Now I happen to be a fan of Jeff King. Jeff grew up here in Northern California. I know him and like him alot. He is capable and kind. His wife is a skilled artist -- I have a number of her prints -- and he is the father of three wonderful daughters. He and his family project zest and they are as loyal to one another as a good pack of dogs. On Sunday, March 11, Jeff sailed into Unalakleet in first place and I shamelessly prayed in church that he would take his fifth championship. But when they interviewed him at the checkpoint, something had changed. "I very much want to win this," Jeff said. "But if I don't I hope Lance does, because it's a real magic story. And I think it would be dull as hell if one of us would win it four times, win it five times, as opposed to somebody who's not supposed to have won it who wants it that bad, who has a magical run. Ok, there's a fairy tale ending. It just doesn't involve me as much."

__What you are asked to do__: In two sentences, what does the passage about Jeff King say?

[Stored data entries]

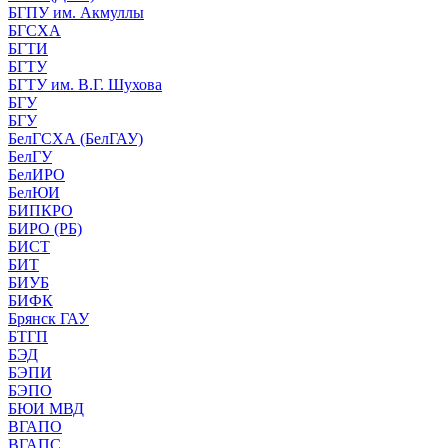
БГПУ им. Акмуллы
БГСХА
БГТИ
БГТУ
БГТУ им. В.Г. Шухова
БГУ
БГУ
БелГСХА (БелГАУ)
БелГУ
БелИРО
БелЮИ
БИПКРО
БИРО (РБ)
БИСТ
БИТ
БИУБ
БИФК
Брянск ГАУ
БТГП
БЭД
БЭПИ
БЭПО
БЮИ МВД
ВГАПО
ВГАПС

__Written response__: The writer is a fan of Jeff King, a capable and kind man who grew up in Northern California and whose family is fiercely loyal, and the writer prayed he would take his fifth championship after he reached Unalakleet in first place on Sunday, March 11. Interviewed at that checkpoint, King said he very much wanted to win but hoped Lance would win if he didn't, because a magical run by someone not supposed to win who wants it that badly would be a fairy tale ending, while another repeat win would be dull.